Question

The density of a newly discovered planet is twice that of the earth. The acceleration due to gravity at the surface of the planet is equal to that at the surface of the earth. If the radius of the earth is it the radius of planet would be
A.\[2R\]
B.\[4R\]
C.\[\dfrac{1}{4}R\]
D.\[\dfrac{1}{2}R\]

Answer 1

Hint: Use the relation between the acceleration due to gravity on the surface of the planet, mass of the planet and radius of the planet. Derive the equation for the mass of the planet and earth in terms of density of the planet and the earth. Use the given condition for density of the planet and calculate the radius of the planet in terms of radius of the earth.

Formula used:
The expression for the acceleration due to gravity \[g\] is
\[g = \dfrac{{GM}}{{{R^2}}}\] …… (1)
Here, \[G\] is the universal gravitational constant, \[M\] is the mass of the planet and \[R\] is the radius of the planet.
The equation for the density \[\rho \] of an object is
\[\rho = \dfrac{M}{V}\] …… (2)
Here, \[M\] is the mass of the object and \[V\] is the volume of the object.
The volume \[V\] of a spherical object is given by
\[V = \dfrac{4}{3}\pi {R^3}\] …… (3)
Here, \[R\] is the radius of the spherical object.

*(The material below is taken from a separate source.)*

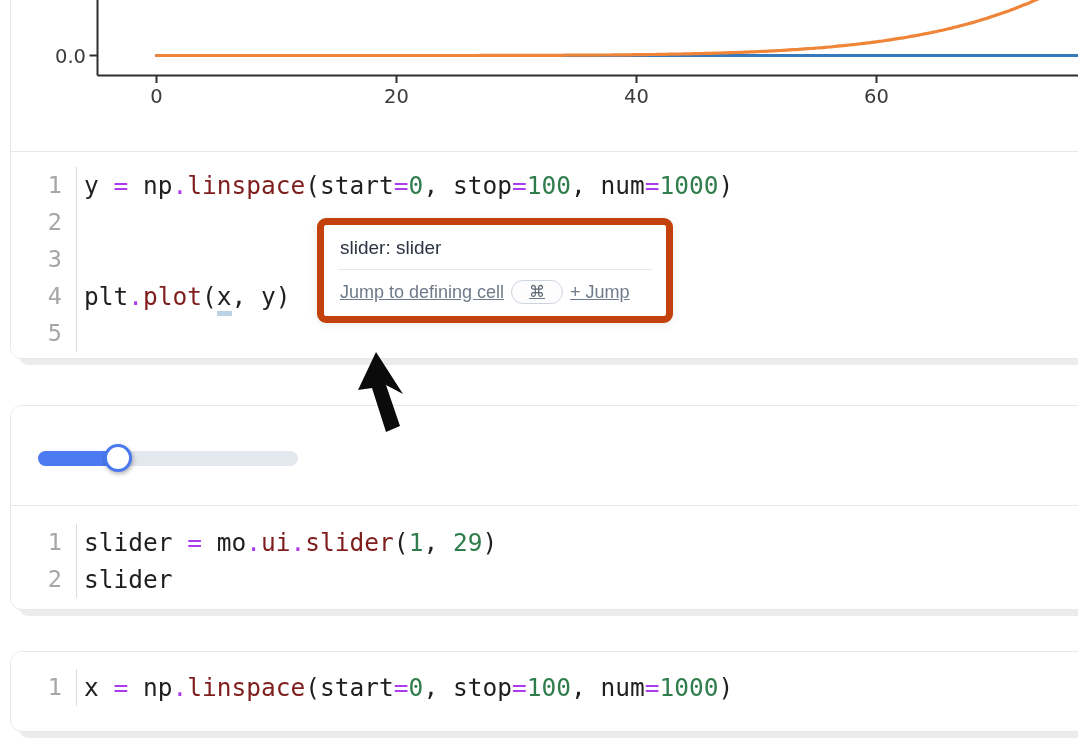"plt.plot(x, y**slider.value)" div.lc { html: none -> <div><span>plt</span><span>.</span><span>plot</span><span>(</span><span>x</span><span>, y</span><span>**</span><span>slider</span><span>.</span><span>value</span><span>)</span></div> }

Complete step by step answer:
We have given that the density \[{\rho _p}\] of the planet is twice the density \[\rho \] of the earth.
\[{\rho _p} = 2\rho \]
Derive the equation for mass of the earth equations (2) and (3).
Substitute for \[V\] in equation (2) and rearrange it for the mass \[M\] of the earth.
\[\rho = \dfrac{M}{{\dfrac{4}{3}\pi {R^3}}}\]
\[ \Rightarrow \rho = \dfrac{{3M}}{{4\pi {R^3}}}\]
\[ \Rightarrow M = \dfrac{{4\pi \rho {R^3}}}{3}\]
Rewrite the above equation for mass \[{M_p}\] of the planet.
\[ \Rightarrow {M_p} = \dfrac{{4\pi {\rho _p}R_p^3}}{3}\]
Rewrite equation (1) for acceleration due to gravity \[g\] on the surface of the earth.
\[g = \dfrac{{GM}}{{{R^2}}}\]
Substitute \[\dfrac{{4\pi \rho {R^3}}}{3}\] for \[M\] in the above equation.
\[g = \dfrac{{G\left( {\dfrac{{4\pi \rho {R^3}}}{3}} \right)}}{{{R^2}}}\]
\[ \Rightarrow g = \dfrac{{4\pi G\rho R}}{3}\]
Rewrite equation (1) for acceleration due to gravity \[{g_p}\] on the surface of the planet.
\[{g_p} = \dfrac{{G{M_p}}}{{R_p^2}}\]
Substitute \[\dfrac{{4\pi {\rho _p}R_p^3}}{3}\] for \[{M_p}\] in the above equation.
\[{g_p} = \dfrac{{G\left( {\dfrac{{4\pi {\rho _p}R_p^3}}{3}} \right)}}{{R_p^2}}\]
\[ \Rightarrow {g_p} = \dfrac{{4\pi G{\rho _p}{R_p}}}{3}\]
The acceleration due to gravity on the surface of the planet and the earth are the same.
\[{g_p} = g\]
Substitute \[\dfrac{{4\pi G{\rho _p}{R_p}}}{3}\] for \[{g_p}\] and \[\dfrac{{4\pi G\rho R}}{3}\] for \[g\] in the above equation.
\[\dfrac{{4\pi G{\rho _p}{R_p}}}{3} = \dfrac{{4\pi G\rho R}}{3}\]
\[ \Rightarrow {\rho _p}{R_p} = \rho R\]
Substitute \[2\rho \] for \[{\rho _p}\] in the above equation.
\[ \Rightarrow 2\rho {R_p} = \rho R\]
\[ \Rightarrow {R_p} = \dfrac{1}{2}R\]
Therefore, the radius of the planet would be \[\dfrac{1}{2}R\].

So, the correct answer is “Option D”.

Note:
The students may think that the shape of the planet is not given then how to determine the volume of the planet. The shape of the planet if considered as spherical for the sake of convenience as the shape of the earth is also considered spherical. Hence, the formula for the volume of the spherical object is taken.